Aumentar as despesas com a educação: É essencial dar prioridade aos investimentos na educação e nos sectores sociais como uma abordagem proactiva para mitigar futuros conflitos. Ao mesmo tempo, é crucial evitar a implementação de medidas de austeridade míopes que possam comprometer a estabilidade a longo prazo. Orçamento humanitário: É imperativo atribuir fundos adicionais especificamente para a ajuda humanitária, assegurando simultaneamente que esses recursos sejam utilizados de forma eficaz para responder às necessidades imediatas das populações afectadas pelos conflitos.
Mitigação da maldição dos recursos: É essencial envolver activamente as comunidades locais e realizar campanhas de sensibilização centradas na importância de actividades económicas diversificadas. Para além da dependência dos recursos primários, devem ser exploradas oportunidades económicas para a sustentabilidade a longo prazo. Além disso, o reinvestimento na educação para o desenvolvimento sustentável ao longo de várias gerações é uma estratégia fundamental para promover a estabilidade e o crescimento económico a longo prazo.

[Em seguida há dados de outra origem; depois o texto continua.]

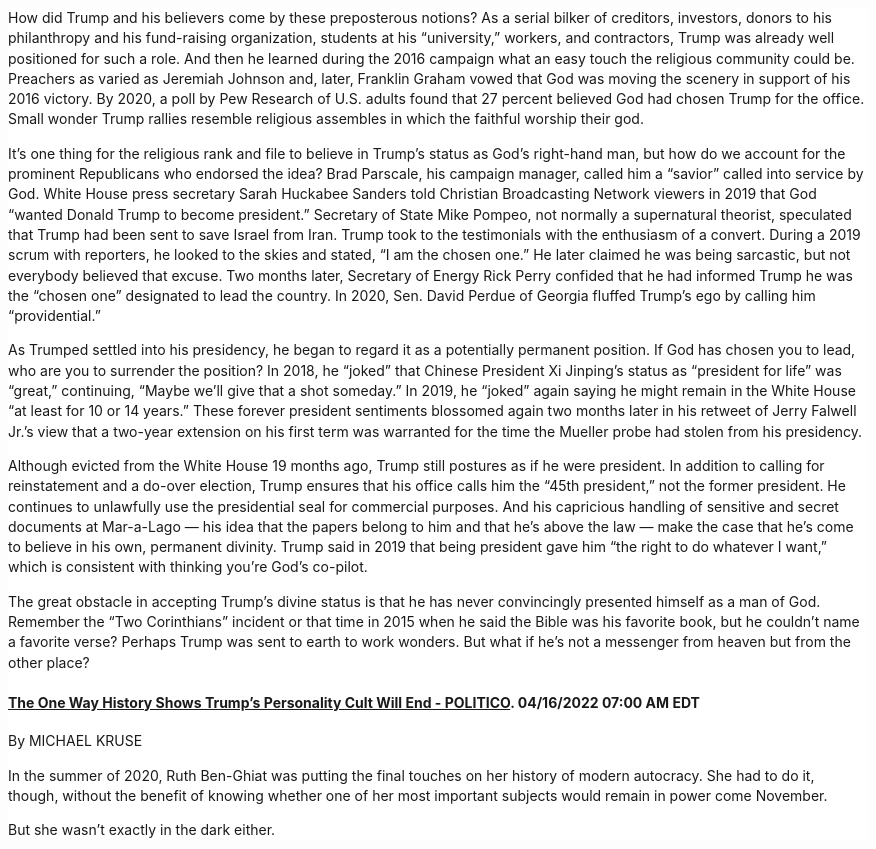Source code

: How did Trump and his believers come by these preposterous notions? As a serial bilker of creditors, investors, donors to his philanthropy and his fund-raising organization, students at his “university,” workers, and contractors, Trump was already well positioned for such a role. And then he learned during the 2016 campaign what an easy touch the religious community could be. Preachers as varied as Jeremiah Johnson and, later, Franklin Graham vowed that God was moving the scenery in support of his 2016 victory. By 2020, a poll by Pew Research of U.S. adults found that 27 percent believed God had chosen Trump for the office. Small wonder Trump rallies resemble religious assembles in which the faithful worship their god.

It’s one thing for the religious rank and file to believe in Trump’s status as God’s right-hand man, but how do we account for the prominent Republicans who endorsed the idea? Brad Parscale, his campaign manager, called him a “savior” called into service by God. White House press secretary Sarah Huckabee Sanders told Christian Broadcasting Network viewers in 2019 that God “wanted Donald Trump to become president.” Secretary of State Mike Pompeo, not normally a supernatural theorist, speculated that Trump had been sent to save Israel from Iran. Trump took to the testimonials with the enthusiasm of a convert. During a 2019 scrum with reporters, he looked to the skies and stated, “I am the chosen one.” He later claimed he was being sarcastic, but not everybody believed that excuse. Two months later, Secretary of Energy Rick Perry confided that he had informed Trump he was the “chosen one” designated to lead the country. In 2020, Sen. David Perdue of Georgia fluffed Trump’s ego by calling him “providential.”

As Trumped settled into his presidency, he began to regard it as a potentially permanent position. If God has chosen you to lead, who are you to surrender the position? In 2018, he “joked” that Chinese President Xi Jinping’s status as “president for life” was “great,” continuing, “Maybe we’ll give that a shot someday.” In 2019, he “joked” again saying he might remain in the White House “at least for 10 or 14 years.” These forever president sentiments blossomed again two months later in his retweet of Jerry Falwell Jr.’s view that a two-year extension on his first term was warranted for the time the Mueller probe had stolen from his presidency.

Although evicted from the White House 19 months ago, Trump still postures as if he were president. In addition to calling for reinstatement and a do-over election, Trump ensures that his office calls him the “45th president,” not the former president. He continues to unlawfully use the presidential seal for commercial purposes. And his capricious handling of sensitive and secret documents at Mar-a-Lago — his idea that the papers belong to him and that he’s above the law — make the case that he’s come to believe in his own, permanent divinity. Trump said in 2019 that being president gave him “the right to do whatever I want,” which is consistent with thinking you’re God’s co-pilot.

The great obstacle in accepting Trump’s divine status is that he has never convincingly presented himself as a man of God. Remember the “Two Corinthians” incident or that time in 2015 when he said the Bible was his favorite book, but he couldn’t name a favorite verse? Perhaps Trump was sent to earth to work wonders. But what if he’s not a messenger from heaven but from the other place?

####  [The One Way History Shows Trump’s Personality Cult Will End - POLITICO](https://www.politico.com/news/magazine/2022/04/16/history-shows-trump-personality-cult-end-00024941).  04/16/2022 07:00 AM EDT
By MICHAEL KRUSE

In the summer of 2020, Ruth Ben-Ghiat was putting the final touches on her history of modern autocracy. She had to do it, though, without the benefit of knowing whether one of her most important subjects would remain in power come November.

But she wasn’t exactly in the dark either.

Ênfase no imposto sobre a produção: Tendo em conta a complexidade da cobrança do imposto sobre o rendimento das pessoas colectivas e as estratégias de evasão fiscal por parte das empresas multinacionais, a ênfase nos royalties, tal como o imposto sobre a produção, pode ser uma fonte de receitas mais previsível e imediata. Consequentemente, deve garantir-se que as comunidades recebam a sua quota-parte justa do imposto sobre a produção.

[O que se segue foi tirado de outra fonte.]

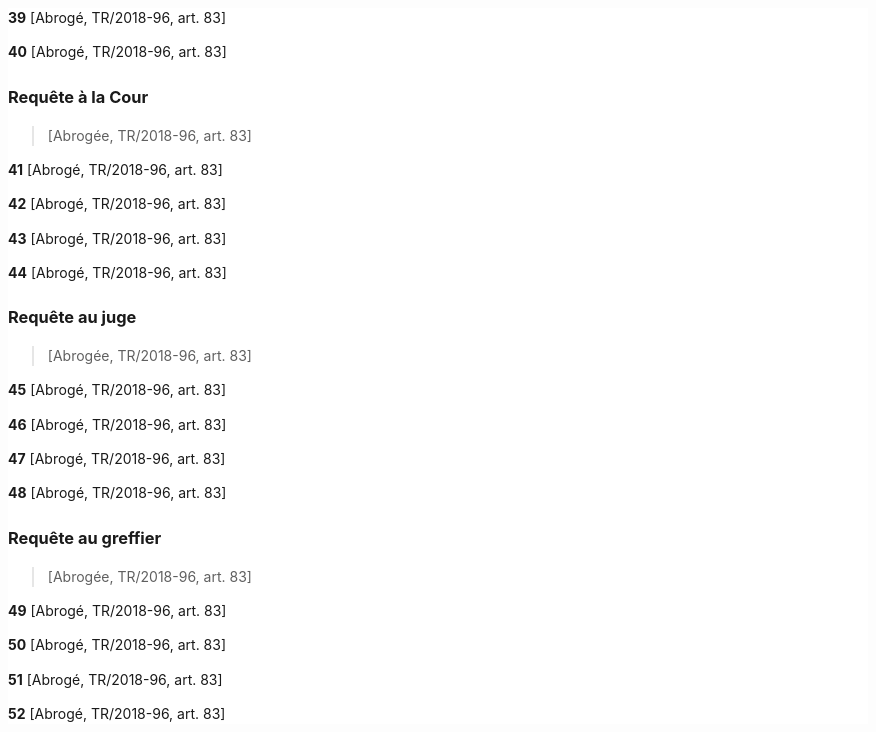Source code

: 

**39** [Abrogé, TR/2018-96, art. 83]



**40** [Abrogé, TR/2018-96, art. 83]




### Requête à la Cour
> [Abrogée, TR/2018-96, art. 83]



**41** [Abrogé, TR/2018-96, art. 83]



**42** [Abrogé, TR/2018-96, art. 83]



**43** [Abrogé, TR/2018-96, art. 83]



**44** [Abrogé, TR/2018-96, art. 83]




### Requête au juge
> [Abrogée, TR/2018-96, art. 83]



**45** [Abrogé, TR/2018-96, art. 83]



**46** [Abrogé, TR/2018-96, art. 83]



**47** [Abrogé, TR/2018-96, art. 83]



**48** [Abrogé, TR/2018-96, art. 83]




### Requête au greffier
> [Abrogée, TR/2018-96, art. 83]



**49** [Abrogé, TR/2018-96, art. 83]



**50** [Abrogé, TR/2018-96, art. 83]



**51** [Abrogé, TR/2018-96, art. 83]



**52** [Abrogé, TR/2018-96, art. 83]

Em suma, os desafios multidimensionais colocados pelo conflito em Cabo Delgado exigem soluções urgentes, abrangentes e matizadas nas esferas fiscal, social e de governação. Ao agir prontamente de acordo com estas recomendações, os intervenientes podem mitigar tanto o sofrimento imediato como as repercussões socioeconómicas a longo prazo, abrindo caminho para um futuro mais estável e próspero na região. (CIP).